▸ Data shown:
________

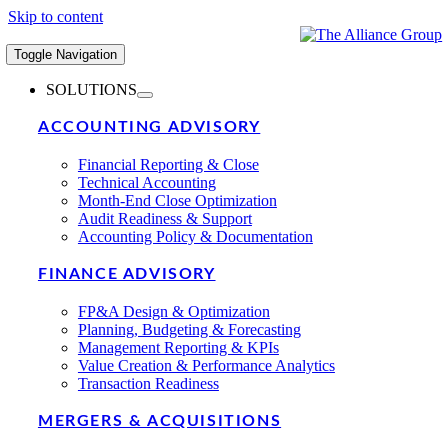
Skip to content
Toggle Navigation
SOLUTIONS
ACCOUNTING ADVISORY
Financial Reporting & Close
Technical Accounting
Month-End Close Optimization
Audit Readiness & Support
Accounting Policy & Documentation
FINANCE ADVISORY
FP&A Design & Optimization
Planning, Budgeting & Forecasting
Management Reporting & KPIs
Value Creation & Performance Analytics
Transaction Readiness
MERGERS & ACQUISITIONS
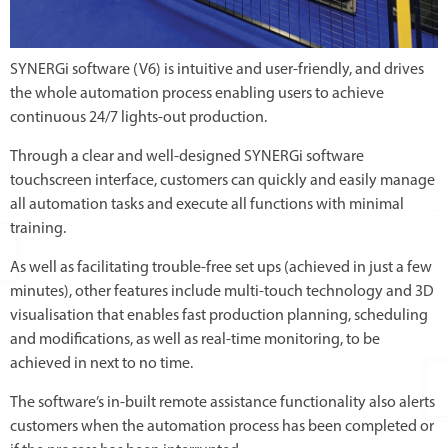
SYNERGi software (V6) is intuitive and user-friendly, and drives
the whole automation process enabling users to achieve
continuous 24/7 lights-out production.
Through a clear and well-designed SYNERGi software
touchscreen interface, customers can quickly and easily manage
all automation tasks and execute all functions with minimal
training.
As well as facilitating trouble-free set ups (achieved in just a few
minutes), other features include multi-touch technology and 3D
visualisation that enables fast production planning, scheduling
and modifications, as well as real-time monitoring, to be
achieved in next to no time.
The software’s in-built remote assistance functionality also alerts
customers when the automation process has been completed or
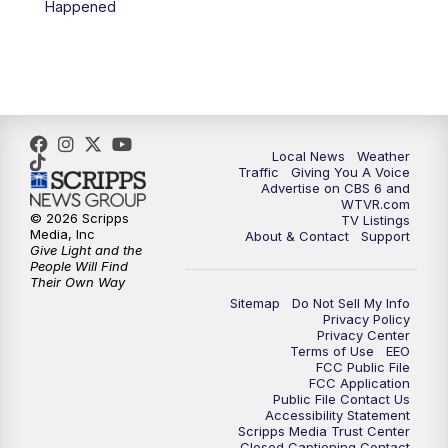
Happened
11:35
PM
Replay: CBS 6 News at 11 p.m.
Local News
Weather
Traffic
Giving You A Voice
Advertise on CBS 6 and
WTVR.com
© 2026 Scripps
TV Listings
Media, Inc
About & Contact
Support
Give Light and the
People Will Find
Their Own Way
Sitemap
Do Not Sell My Info
Privacy Policy
Privacy Center
Terms of Use
EEO
FCC Public File
FCC Application
Public File Contact Us
Accessibility Statement
Scripps Media Trust Center
Closed Captioning Contact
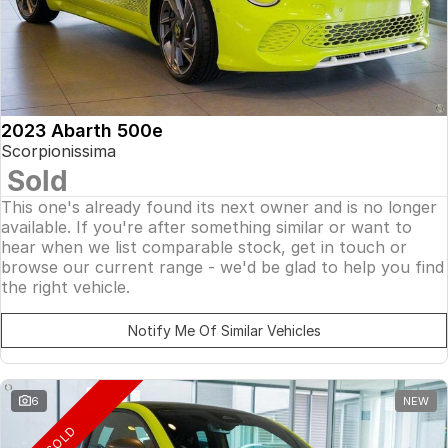
2023 Abarth 500e
Scorpionissima
Sold
This one's already found its next owner and is no longer
available. If you're after something similar or want to
hear when we list comparable stock, get in touch or
browse our current range - we'd be glad to help you find
the right vehicle.
Notify Me Of Similar Vehicles
6
NEW
SOLD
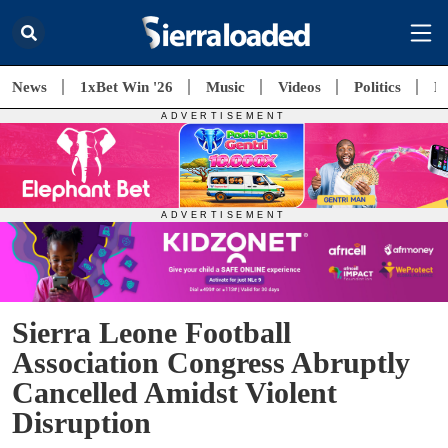
News
1xBet Win '26
Music
Videos
Politics
E
Sierra Leone Football
Association Congress Abruptly
Cancelled Amidst Violent
Disruption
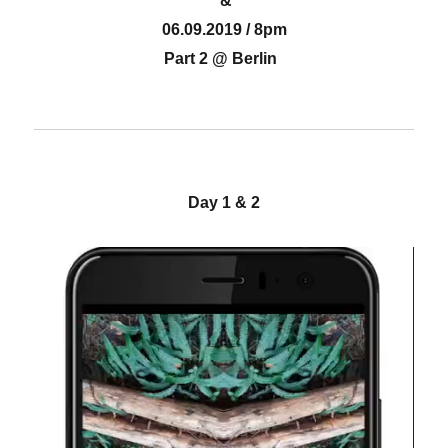
&
06.09.2019 / 8pm
Part 2 @ Berlin
Day 1 & 2
Video-
Player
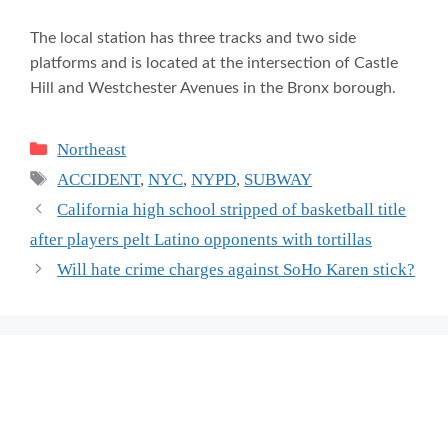
The local station has three tracks and two side
platforms and is located at the intersection of Castle
Hill and Westchester Avenues in the Bronx borough.
Categories
Northeast
Tags
ACCIDENT
,
NYC
,
NYPD
,
SUBWAY
California high school stripped of basketball title
after players pelt Latino opponents with tortillas
Will hate crime charges against SoHo Karen stick?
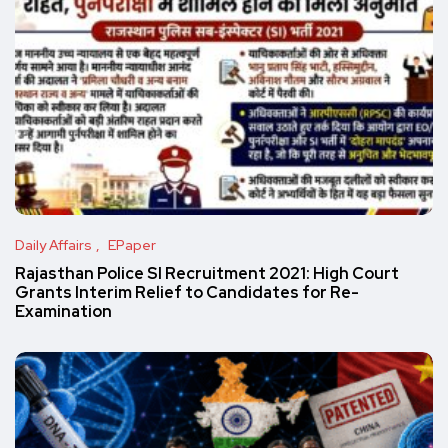
Daily Affairs
EPaper
Rajasthan Police SI Recruitment 2021: High Court
Grants Interim Relief to Candidates for Re-
Examination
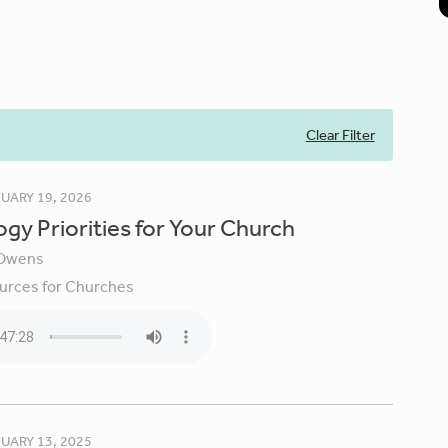
Clear Filter
UARY 19, 2026
gy Priorities for Your Church
Owens
urces for Churches
UARY 13, 2025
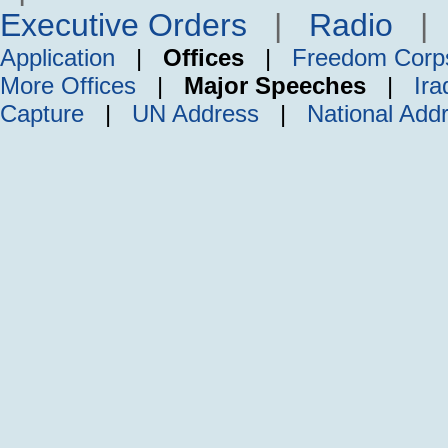
Executive Orders
|
Radio
Application
|
Offices
|
Freedom Corp
More Offices
|
Major Speeches
|
Ira
Capture
|
UN Address
|
National Add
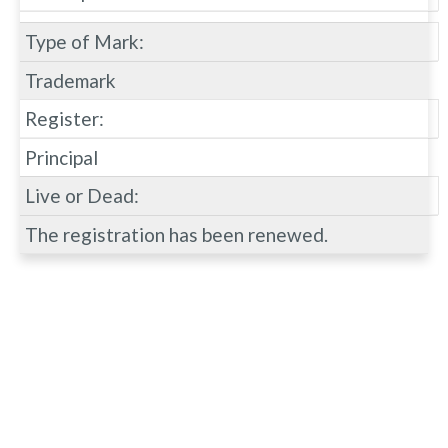
Type of Mark:
Trademark
Register:
Principal
Live or Dead:
The registration has been renewed.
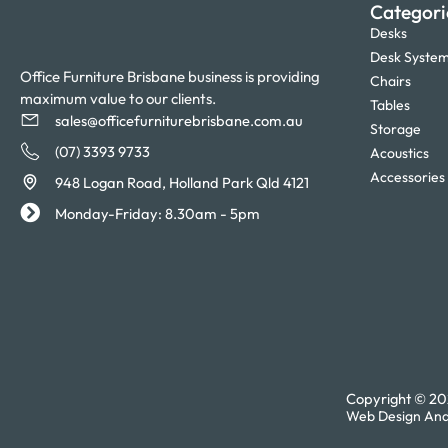
Categori
Desks
Desk Syste
Office Furniture Brisbane business is providing
Chairs
maximum value to our clients.
Tables
sales@officefurniturebrisbane.com.au
Storage
(07) 3393 9733
Acoustics
Accessories
948 Logan Road, Holland Park Qld 4121
Monday-Friday: 8.30am - 5pm
Copyright © 202
Web Design And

________

▸ Exercise objective: The lines from the top of the data above through the one holding "SYNERGi software (V6)" are to be repeated exactly, and only those, with no pictures.

▸ Response below:
Skip to content
Toggle Navigation
SOLUTIONS
ACCOUNTING ADVISORY
Financial Reporting & Close
Technical Accounting
Month-End Close Optimization
Audit Readiness & Support
Accounting Policy & Documentation
FINANCE ADVISORY
FP&A Design & Optimization
Planning, Budgeting & Forecasting
Management Reporting & KPIs
Value Creation & Performance Analytics
Transaction Readiness
MERGERS & ACQUISITIONS
SYNERGi software (V6) is intuitive and user-friendly, and drives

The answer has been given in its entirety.